Problem →
For the records below, please print exactly and only the lines from the one with "ng behavior characteristics and explore" down to the one with "Video: Millions from all over the world", both ends included, omitting the pictures.

Records contained in a dataset →
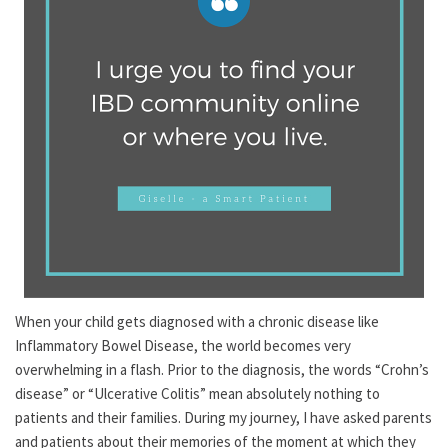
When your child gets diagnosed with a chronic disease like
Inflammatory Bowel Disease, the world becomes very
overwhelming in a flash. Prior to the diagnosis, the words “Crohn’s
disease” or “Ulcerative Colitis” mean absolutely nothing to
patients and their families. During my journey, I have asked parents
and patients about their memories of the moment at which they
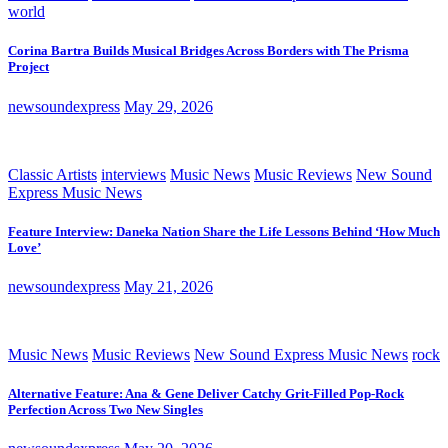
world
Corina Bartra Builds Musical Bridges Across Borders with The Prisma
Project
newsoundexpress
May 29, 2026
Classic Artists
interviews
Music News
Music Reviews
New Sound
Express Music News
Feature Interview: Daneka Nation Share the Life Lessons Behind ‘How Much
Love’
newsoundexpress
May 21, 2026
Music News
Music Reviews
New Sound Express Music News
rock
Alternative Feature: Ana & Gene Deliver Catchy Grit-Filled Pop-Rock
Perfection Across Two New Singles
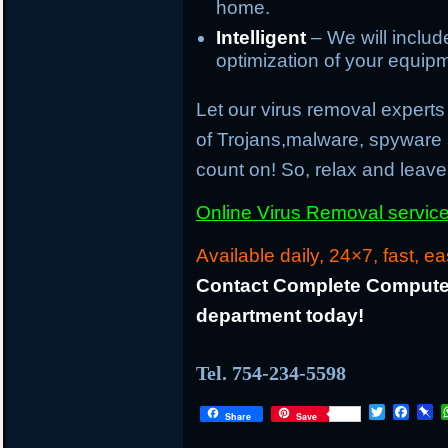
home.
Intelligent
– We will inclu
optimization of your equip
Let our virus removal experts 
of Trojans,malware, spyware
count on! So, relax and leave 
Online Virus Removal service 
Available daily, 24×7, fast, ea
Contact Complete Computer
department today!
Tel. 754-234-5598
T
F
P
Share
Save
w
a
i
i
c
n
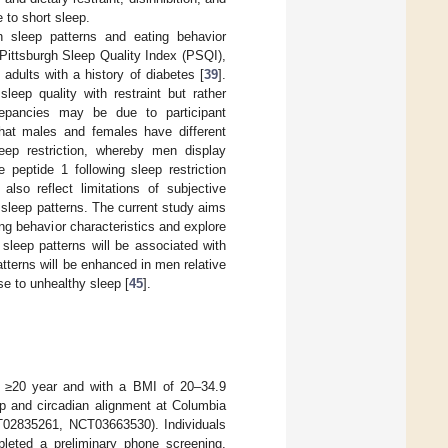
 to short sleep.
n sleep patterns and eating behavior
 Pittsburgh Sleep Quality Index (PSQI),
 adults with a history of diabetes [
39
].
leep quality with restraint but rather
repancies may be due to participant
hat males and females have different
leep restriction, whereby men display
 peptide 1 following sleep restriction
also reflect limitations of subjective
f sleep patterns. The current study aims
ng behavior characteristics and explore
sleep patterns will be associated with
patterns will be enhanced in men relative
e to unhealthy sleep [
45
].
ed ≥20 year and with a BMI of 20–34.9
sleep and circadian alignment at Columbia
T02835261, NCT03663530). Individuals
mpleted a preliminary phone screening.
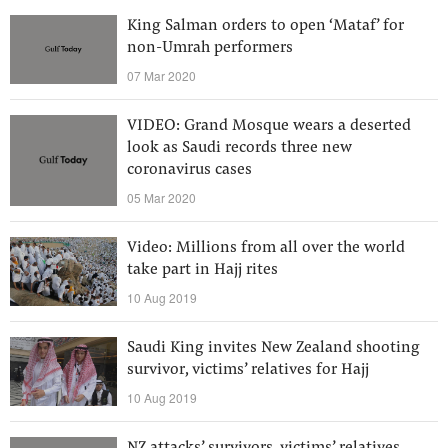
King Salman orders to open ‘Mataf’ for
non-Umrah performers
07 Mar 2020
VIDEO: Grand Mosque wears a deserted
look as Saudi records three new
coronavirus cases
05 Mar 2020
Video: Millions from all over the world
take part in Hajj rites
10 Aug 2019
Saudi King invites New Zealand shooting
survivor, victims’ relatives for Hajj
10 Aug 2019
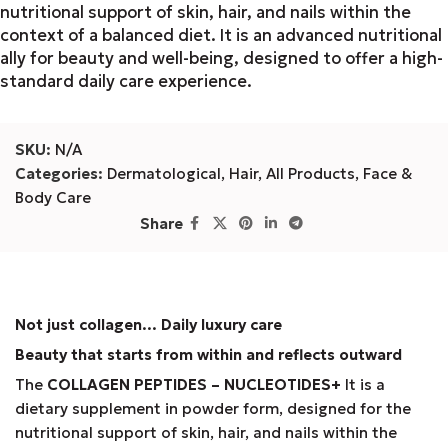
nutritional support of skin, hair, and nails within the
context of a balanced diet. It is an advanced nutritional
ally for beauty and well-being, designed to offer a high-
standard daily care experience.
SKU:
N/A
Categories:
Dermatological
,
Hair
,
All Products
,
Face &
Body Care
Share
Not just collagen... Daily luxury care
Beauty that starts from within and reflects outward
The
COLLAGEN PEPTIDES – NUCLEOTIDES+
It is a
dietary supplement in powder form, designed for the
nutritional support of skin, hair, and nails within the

* * *

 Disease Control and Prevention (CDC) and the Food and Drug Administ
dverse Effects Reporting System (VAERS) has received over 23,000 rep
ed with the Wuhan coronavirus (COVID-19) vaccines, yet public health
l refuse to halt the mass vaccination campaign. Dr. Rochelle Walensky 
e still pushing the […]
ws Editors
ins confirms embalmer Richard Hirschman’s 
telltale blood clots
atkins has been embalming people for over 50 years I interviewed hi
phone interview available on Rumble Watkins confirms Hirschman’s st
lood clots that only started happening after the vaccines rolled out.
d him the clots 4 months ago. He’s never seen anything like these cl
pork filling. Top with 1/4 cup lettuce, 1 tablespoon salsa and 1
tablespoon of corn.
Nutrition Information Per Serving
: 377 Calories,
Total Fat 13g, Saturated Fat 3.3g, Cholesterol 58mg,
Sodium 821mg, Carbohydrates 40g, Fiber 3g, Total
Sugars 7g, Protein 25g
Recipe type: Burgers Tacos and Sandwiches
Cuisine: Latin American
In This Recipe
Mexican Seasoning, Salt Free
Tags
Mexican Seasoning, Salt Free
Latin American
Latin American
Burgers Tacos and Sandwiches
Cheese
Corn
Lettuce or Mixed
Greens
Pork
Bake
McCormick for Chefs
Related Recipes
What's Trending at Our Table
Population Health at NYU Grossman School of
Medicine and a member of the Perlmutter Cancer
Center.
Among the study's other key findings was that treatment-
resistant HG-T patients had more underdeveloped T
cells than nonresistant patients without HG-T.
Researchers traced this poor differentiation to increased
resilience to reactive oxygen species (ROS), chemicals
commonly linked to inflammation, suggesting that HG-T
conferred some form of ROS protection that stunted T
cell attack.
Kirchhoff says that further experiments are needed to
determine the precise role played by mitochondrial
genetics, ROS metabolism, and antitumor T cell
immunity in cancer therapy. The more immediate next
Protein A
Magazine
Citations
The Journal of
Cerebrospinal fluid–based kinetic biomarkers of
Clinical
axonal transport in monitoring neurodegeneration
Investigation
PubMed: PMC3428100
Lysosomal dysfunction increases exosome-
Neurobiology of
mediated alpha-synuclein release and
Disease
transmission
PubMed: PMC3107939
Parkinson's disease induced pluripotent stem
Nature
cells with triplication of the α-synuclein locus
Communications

* * *

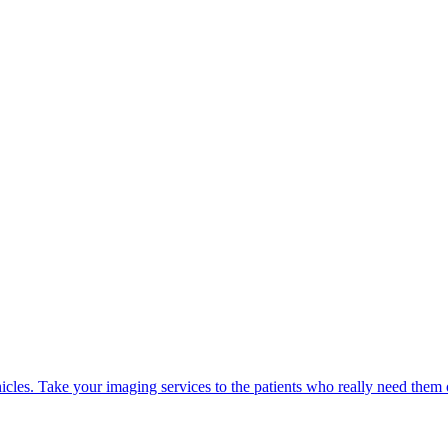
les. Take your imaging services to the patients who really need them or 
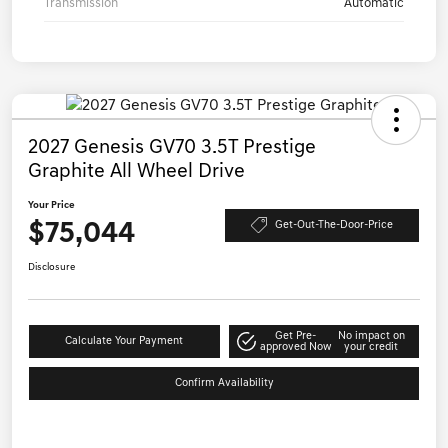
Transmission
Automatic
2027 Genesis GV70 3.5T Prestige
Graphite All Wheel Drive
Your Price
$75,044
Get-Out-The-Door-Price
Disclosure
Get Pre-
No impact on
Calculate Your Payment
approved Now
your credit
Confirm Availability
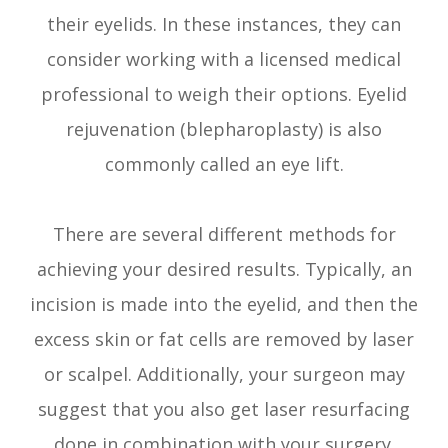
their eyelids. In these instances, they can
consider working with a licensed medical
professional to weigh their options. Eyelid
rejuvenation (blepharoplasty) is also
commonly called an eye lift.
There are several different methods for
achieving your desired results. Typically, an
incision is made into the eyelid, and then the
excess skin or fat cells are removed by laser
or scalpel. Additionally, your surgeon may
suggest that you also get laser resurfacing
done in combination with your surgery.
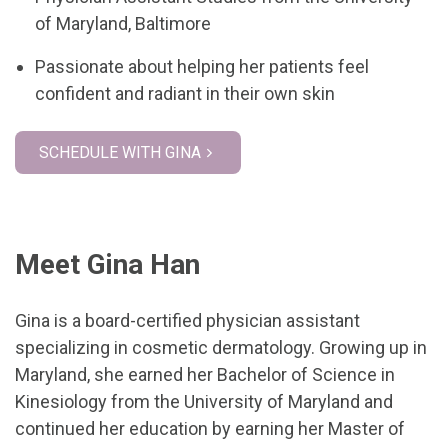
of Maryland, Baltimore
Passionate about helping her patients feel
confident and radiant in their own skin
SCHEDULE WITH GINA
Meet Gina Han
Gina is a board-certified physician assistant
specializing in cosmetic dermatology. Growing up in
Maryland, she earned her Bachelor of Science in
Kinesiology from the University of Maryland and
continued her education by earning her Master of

Expected answer →
ng behavior characteristics and explore
sleep patterns will be associated with
patterns will be enhanced in men relative
e to unhealthy sleep [
45
].
ed ≥20 year and with a BMI of 20–34.9
sleep and circadian alignment at Columbia
T02835261, NCT03663530). Individuals
mpleted a preliminary phone screening.
King Salman orders to open ‘Mataf’ for
non-Umrah performers
07 Mar 2020
VIDEO: Grand Mosque wears a deserted
look as Saudi records three new
coronavirus cases
05 Mar 2020
Video: Millions from all over the world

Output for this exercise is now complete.